Es un hombre normal. Es más, en su entorno social y profesional pasa por ser un buen compañero y una buena persona, tanto de trabajo como de vida. Pero no es cierto. Una cosa es la apariencia y otra la realidad. Es unlobo con piel de cordero. ¿Y ella? ¿Cómo es la mujer que comparte su vida? Aparece como alguien dulce y atenta con su marido, tranquila. Tampoco es real. Se muestra sosegada por el tratamiento con ansiolíticos y está atenta a su marido para no cometer errores que supongan una nueva crisis, una nueva discusión. Otra paliza.

Los expertos coinciden en que no existe un perfil claro de maltratador. Aún así, Javier Fernández Teruelo, Catedrático acreditado de Derecho Penal de la Universidad de Oviedo y experto en violencia de género, ha encontrado algunos rasgos que permiten aproximarse a esa figura. "Es un hombre dependiente, con un modelo cultural y personal construido en esa relación de pareja como base de su experiencia. Físicamente no tiene por qué ser muy violento, pero sí lo es psicológicamente".

Esto explica que los maltratos empiecen por ser psicológicos, hasta que consigue el dominio y la sumisión de la víctima y es cuando ésta se revela cuando llega la fase de la violencia física, de los golpes y las palizas.

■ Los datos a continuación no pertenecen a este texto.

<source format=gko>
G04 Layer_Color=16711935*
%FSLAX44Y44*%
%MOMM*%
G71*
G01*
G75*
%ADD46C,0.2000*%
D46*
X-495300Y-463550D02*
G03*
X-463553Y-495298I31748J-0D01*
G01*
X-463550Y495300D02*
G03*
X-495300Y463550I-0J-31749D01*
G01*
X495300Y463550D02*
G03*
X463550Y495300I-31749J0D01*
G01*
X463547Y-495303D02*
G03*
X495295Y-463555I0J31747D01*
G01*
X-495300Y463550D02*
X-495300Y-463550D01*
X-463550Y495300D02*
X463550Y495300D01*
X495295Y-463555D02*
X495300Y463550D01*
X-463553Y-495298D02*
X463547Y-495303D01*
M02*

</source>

El maltratador "anuncia la muerte a su pareja, la suya propia e incluso la de sus hijos. Un 30% de ellos se suicida o lo intenta, y el resto se entrega. Pero en todos los casos, provoca que la víctima, por miedo, se autosometa", explica Fernández Teruelo. "En realidad, estos hombres sufren trastornos adaptativos, sienten que son víctimas, tienen una baja autoestima y se infravaloran, porque son conscientes de su enorme dependencia. Ante el pánico de verse solos si las amenazas no funcionan, se activa el arrepentimiento ficticio para intentar recuperar el control. Utilizan todas las herramientas que se les ocurre".

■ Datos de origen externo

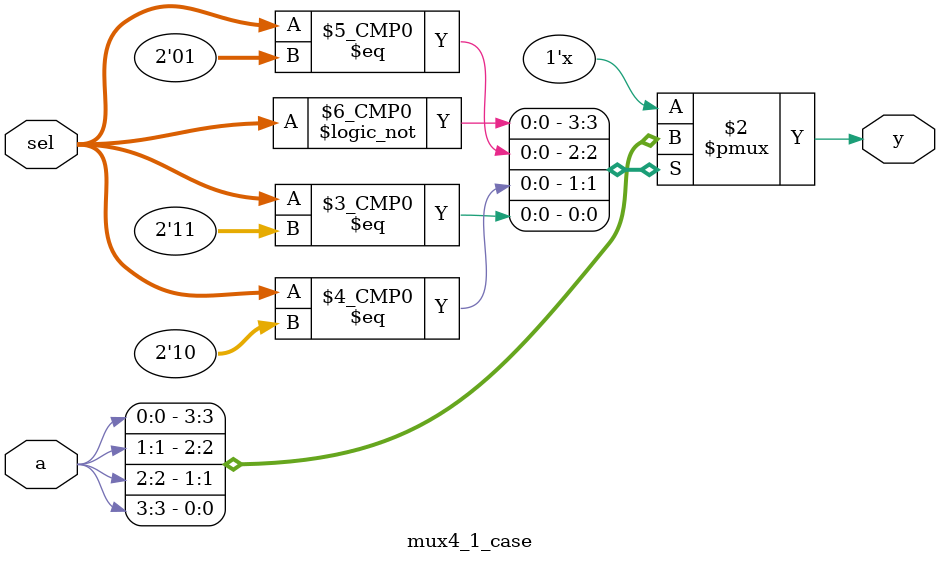
<source format=sv>

module mux4_1_case (a,sel,y);
	input [3:0] a;
	input [1:0] sel;
	output reg y;
	
	always_comb begin
		case(sel)
		2'b00: begin y = a[0]; end
		2'b01: begin y = a[1]; end
		2'b10: begin y = a[2]; end
		2'b11: begin y = a[3]; end
		default: y = 1'b0;endcase
	end 
endmodule
	
</source>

La primer herramienta es la de ignorar a la mujer, despreciando todas sus opiniones y comentarios, para luego generar tensión mostrando su permanente enfado y acusándola de que todo lo que hace está mal. Simultáneamente va llegando el aislamiento. Ella sólo puede salir de casa para ir con él y a dónde él quiere, y por supuesto se tiene que vestir como él diga. Las familias quedan al margen, y no hay amigos. En este punto, el teléfono se configura como una herramienta fundamental de control. El agresor vigila con quién se comunica e incluso dónde está su víctima, dándose el acoso.

La Ley Integral de Violencia de Género establece el castigo a imponer al maltratador que vuelca toda su impotencia y rabia en su pareja o expareja. Según analiza Fernández Teruelo en su última investigación, "el recurso al castigo pero, sobre todo, a la amenaza penal, se sustenta sobre la idea de que los seres humanos somos seres motivables". Por tanto, "se basaría en la hipótesis de que el agresor de género es siempre un sujeto dispuesto a cambiar (omitir) su comportamiento ante la amenaza penal, en base a criterios de coste-beneficio ". Es decir, que el hombre que maltrata a su pareja o expareja trata de eludir las consecuencias penales y civiles de sus actos, y por eso pelea en su defensa no sólo para evitar la cárcel, sino también las penas civiles y salir vencedor de la contienda. Así, tratará de ganar para no abonar la pensión alimenticia, y para quedarse con la custodia de los hijos y la asignación de la vivienda habitual.

El caso extremo llega con el feminicidio, e incluso con el asesinato de los hijos, y la causa suele ser la amenaza de ruptura. El proceso finaliza con el suicidio. El maltratador no concibe su vida sin su víctima.